- Task to complete -
Write out each of the rows below word for word, but leave the pictures out.

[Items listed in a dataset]

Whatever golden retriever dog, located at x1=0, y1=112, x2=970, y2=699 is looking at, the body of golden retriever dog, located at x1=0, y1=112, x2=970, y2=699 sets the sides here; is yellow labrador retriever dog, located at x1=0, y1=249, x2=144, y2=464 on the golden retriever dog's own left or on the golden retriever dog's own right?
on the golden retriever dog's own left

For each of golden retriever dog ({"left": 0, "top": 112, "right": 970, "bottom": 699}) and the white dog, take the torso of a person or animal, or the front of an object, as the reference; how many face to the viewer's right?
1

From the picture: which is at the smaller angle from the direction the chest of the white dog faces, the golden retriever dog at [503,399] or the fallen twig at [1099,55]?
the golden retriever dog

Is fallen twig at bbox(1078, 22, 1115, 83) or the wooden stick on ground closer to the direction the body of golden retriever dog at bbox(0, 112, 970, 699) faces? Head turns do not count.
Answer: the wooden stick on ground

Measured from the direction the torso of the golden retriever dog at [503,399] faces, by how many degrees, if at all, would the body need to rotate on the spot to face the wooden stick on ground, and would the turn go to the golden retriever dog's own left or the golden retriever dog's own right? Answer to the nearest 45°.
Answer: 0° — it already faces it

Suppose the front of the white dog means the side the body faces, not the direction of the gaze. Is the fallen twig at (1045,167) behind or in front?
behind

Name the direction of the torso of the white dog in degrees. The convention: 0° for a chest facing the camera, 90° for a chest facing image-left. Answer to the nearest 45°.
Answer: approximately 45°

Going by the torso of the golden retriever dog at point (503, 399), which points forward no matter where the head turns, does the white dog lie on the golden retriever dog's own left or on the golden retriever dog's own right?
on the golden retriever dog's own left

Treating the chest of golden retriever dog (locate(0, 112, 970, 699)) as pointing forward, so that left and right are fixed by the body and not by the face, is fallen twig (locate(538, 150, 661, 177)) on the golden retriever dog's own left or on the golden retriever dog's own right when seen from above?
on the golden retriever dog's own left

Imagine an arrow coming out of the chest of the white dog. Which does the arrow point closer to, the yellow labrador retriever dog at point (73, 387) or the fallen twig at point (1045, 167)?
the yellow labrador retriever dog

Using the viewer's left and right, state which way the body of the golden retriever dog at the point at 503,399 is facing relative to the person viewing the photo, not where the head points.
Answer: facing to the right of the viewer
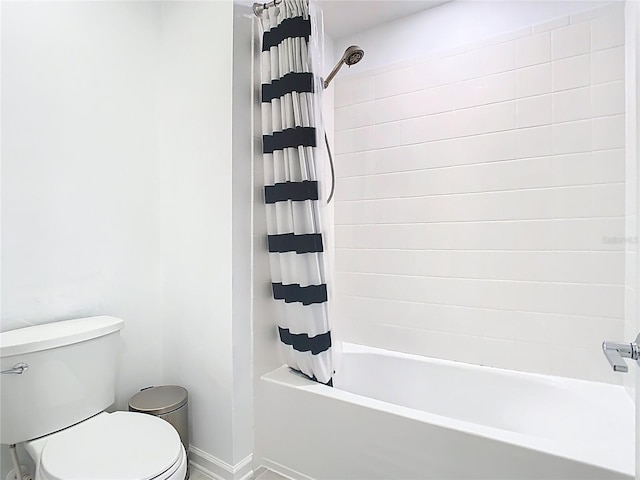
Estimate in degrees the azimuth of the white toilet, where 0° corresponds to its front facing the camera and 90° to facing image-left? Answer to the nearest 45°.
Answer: approximately 315°
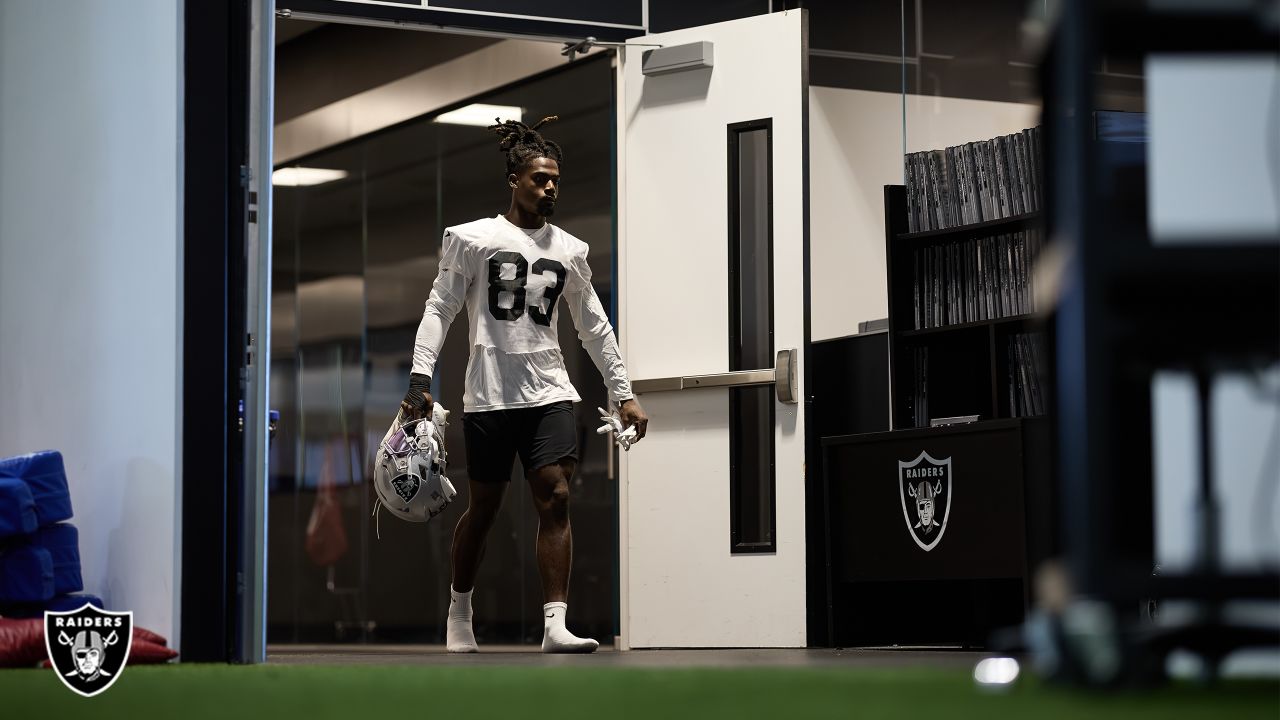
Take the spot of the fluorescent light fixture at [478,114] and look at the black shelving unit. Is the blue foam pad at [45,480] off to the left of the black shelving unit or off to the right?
right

- Output -
Whatever golden retriever dog, located at x1=0, y1=112, x2=970, y2=699 is looking at, the body of golden retriever dog, located at x1=0, y1=112, x2=970, y2=699 sets the sides here; is yellow labrador retriever dog, located at x1=0, y1=249, x2=144, y2=464 on the golden retriever dog's own left or on the golden retriever dog's own right?
on the golden retriever dog's own left

For each of golden retriever dog ({"left": 0, "top": 112, "right": 970, "bottom": 699}) and the white dog, take the torso of a person or animal, or the front of an object, as the reference; how many face to the viewer's right?
1

From the picture: which is at the smaller angle from the direction the chest of the white dog faces, the golden retriever dog at [503,399] or the fallen twig at [1099,55]?
the golden retriever dog

Is fallen twig at bbox(1078, 22, 1115, 83) or the wooden stick on ground closer to the direction the body of golden retriever dog at bbox(0, 112, 970, 699) faces? Head turns do not count.
Answer: the wooden stick on ground

Measured from the direction the torso of the golden retriever dog at [503,399] faces, by how many degrees, if at all, would the body need to rotate on the spot to face the wooden stick on ground, and would the turn go to the golden retriever dog's own left or the golden retriever dog's own right? Answer to the nearest 45°.
Answer: 0° — it already faces it

Suppose the front of the white dog means the side the body faces, not the direction of the gaze. Is the fallen twig at (1045,167) behind or in front?
behind

Name the direction of the torso of the white dog in degrees. The convention: 0° for a chest facing the camera, 90° for a chest facing image-left. Answer to the nearest 45°.
Answer: approximately 45°

Going by the torso of the golden retriever dog at point (503, 399), which points forward no matter where the head turns, does the white dog lie on the golden retriever dog's own left or on the golden retriever dog's own right?
on the golden retriever dog's own left

Treating the chest of golden retriever dog (locate(0, 112, 970, 699)) as pointing forward, so that left and right are fixed by the body and not by the face, is fallen twig (locate(538, 150, 661, 177)) on the golden retriever dog's own left or on the golden retriever dog's own right when seen from above?
on the golden retriever dog's own left

Imagine an arrow coming out of the chest of the white dog. Which does the arrow point closer to, the yellow labrador retriever dog at point (73, 387) or the fallen twig at point (1045, 167)?
the yellow labrador retriever dog

Using the viewer's left and right, state which way the body of the golden retriever dog at the point at 503,399 is facing relative to the person viewing the photo, not where the head points.
Answer: facing to the right of the viewer
Estimate in degrees the azimuth of the white toilet, where 0° corresponds to its front facing the camera and 90° to facing image-left? Answer to the nearest 45°.
Answer: approximately 315°
Take the spot of the fluorescent light fixture at [478,114] and look at the black shelving unit. Is the blue foam pad at [45,480] off to the left of the black shelving unit or off to the right?
right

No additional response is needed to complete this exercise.